◆ Given passage ◆
Convection coefficient variation along the tool for (a) combined machining and (b) cryogenic-only machining

4.1.2 FEM Results

The FEM simulations were conducted to simulate accurately the effect of the cryogenic coolant on the temperature of the tool, the cutting forces were also retrieved to have a better understanding of the mechanisms involved in the processes.

4.1.3 Cutting Forces

The cutting forces were retrieved from the simulations for dry cutting, UAT, cryogenic machining and the combined method. Figure 11 shows the average cutting forces and the reduction in the average cutting forces from simulations, respectively. The largest reduction in the cutting force was for UAT with a 67% reduction in cutting forces as compared to dry cutting. The combined method showed a similar reduction in the cutting forces with a 65% reduction in forces. The cryogenic, however, showed a slight decrease in the cutting forces with a decrease in 0.14%.

Figure 11

Average cutting forces and average reduction in cutting forces from simulations at 0.1 mm depth of cut and 7.2 m/min cutting speed

In UAT, the reduction in the cutting forces is due to separation which reduces the average cutting forces (Ref 5). Metal hardness typically increases with a decrease in temperature. The cryogenic turning reduces the cutting forces by mainly preserving the cutting edge of the tool, by reducing the cutting temperature and hardening the tool (Ref 21). The tool wear and deformation of the tool were not accounted for in these simulations since the tool was designed as a rigid body to study the heat transfer on the tool–chip interface. The lack of reduction in the cutting forces in the CM simulation confirms that the reduction in forces in CM experimentally is due to the hardness retention of the tool, which is further discussed in Sect. 4.2.1. In the combined methods, separation is also present which explains the similarity in the results of the cutting forces.

4.1.4 Thermal Effect

Figure 12 shows the temperature of the cutting tool for the four tested processes. The highest tool temperature is observed for the UAT case, where the added vibrations introduce external energy to the cutting process. This added energy is added to the process and partially converted as thermal energy, increasing the cutting temperature and chip temperature, leading to an increase in the tool temperature by conduction between the tool and the hot chip (Ref 23). Additionally, the large instantaneous cutting speed also causes an increase in the cutting temperature (Ref 9).

◆ Dataset extract ◆
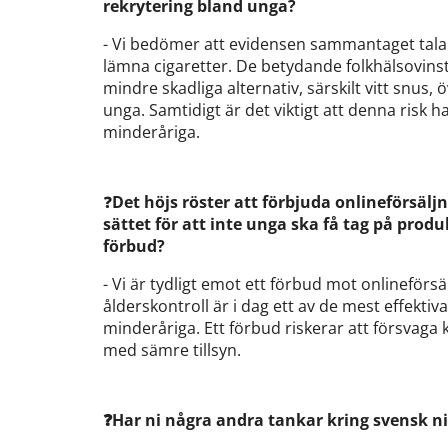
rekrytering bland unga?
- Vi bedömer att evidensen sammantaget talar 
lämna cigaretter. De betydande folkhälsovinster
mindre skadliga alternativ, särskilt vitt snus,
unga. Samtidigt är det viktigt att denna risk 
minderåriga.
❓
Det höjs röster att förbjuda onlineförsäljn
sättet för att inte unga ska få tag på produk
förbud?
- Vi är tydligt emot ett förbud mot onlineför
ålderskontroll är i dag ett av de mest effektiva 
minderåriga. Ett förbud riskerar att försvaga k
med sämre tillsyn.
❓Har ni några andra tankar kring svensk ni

◆ Task requirements ◆
[A] Answer these questions about the machining simulation text:
(i) Which process showed the largest reduction in cutting force compared with dry cutting, and what was the percentage?
(ii) Why were tool wear and tool deformation left out of the simulations?
(iii) In which case was the highest tool temperature observed?
[B] Proceed with the machining simulation text, writing on from after its last sentence.

◆ Expected outputs ◆
[A]
(i) UAT, with a 67% reduction.
(ii) The tool was designed as a rigid body to study heat transfer on the tool–chip interface.
(iii) The UAT case.

[B]
Figure 12

Tool temperature for (a) CT, (b) UAT, (c) CM and (d) combined method

The cryogenic and combined method resulted both in a decrease in tool temperature when compared to CT. The lowest tool temperature was observed for the combined method where the cryogenic coolant reduces the cutting temperature by entering the gap formed during the separation between the tool and the workpiece. The tool temperature was also reduced in the cryogenic machining. The applied coolant on the tool–chip interface reduces the cutting temperature significantly by convection. As mentioned previously, the cryogenic fluid has a higher convection coefficient for the cryogenic case alone in the zone above the tool–chip contact zone. However, in the combined method, the cryogenic coolant is allowed into the formed gap where the peak tool temperature is located, which allows a direct contact between the fluid and the area, reducing its temperature significantly.

The separation between the tool and the workpiece in the combined method allows the tool temperature to drop locally due to the conduction of the temperature within the tool without the addition of external heat from the chip. Moreover, the cooling of the section of the tool, above the tool–chip contact zone and the drop in the temperature in that area, creates a larger temperature gradient between that area and the peak tool temperature. The larger temperature gradient typically increases the heat transfer rate and the total heat being dissipated into the tool bulk. Therefore, the heat is dissipated at a higher rate in the combined method: by convection into the cryogenic fluid, by conduction into the tool in the vertical and horizontal direction. The tool temperature was retrieved from the FEM in this study since measuring the temperature at the tool–chip interface experimentally is beyond the scope of this work requiring the need of multiple thermocouples along the tool–chip interface.

It is also worth mentioning that the measurement of the temperature experimentally in the space between the nozzle and the tool–chip interface is very difficult. Therefore, a CFD model was used as explained in Sect. 2.1.

The reduction in tool temperature is usually related to reduced wear, which aligns well with our findings shown in Fig. 12. The low tool temperature in the combined method significantly reduces adhesion wear and diffusion since both wear mechanisms are driven by high temperatures, as will be further discussed in Sect. 4.2.2 (Ref 24).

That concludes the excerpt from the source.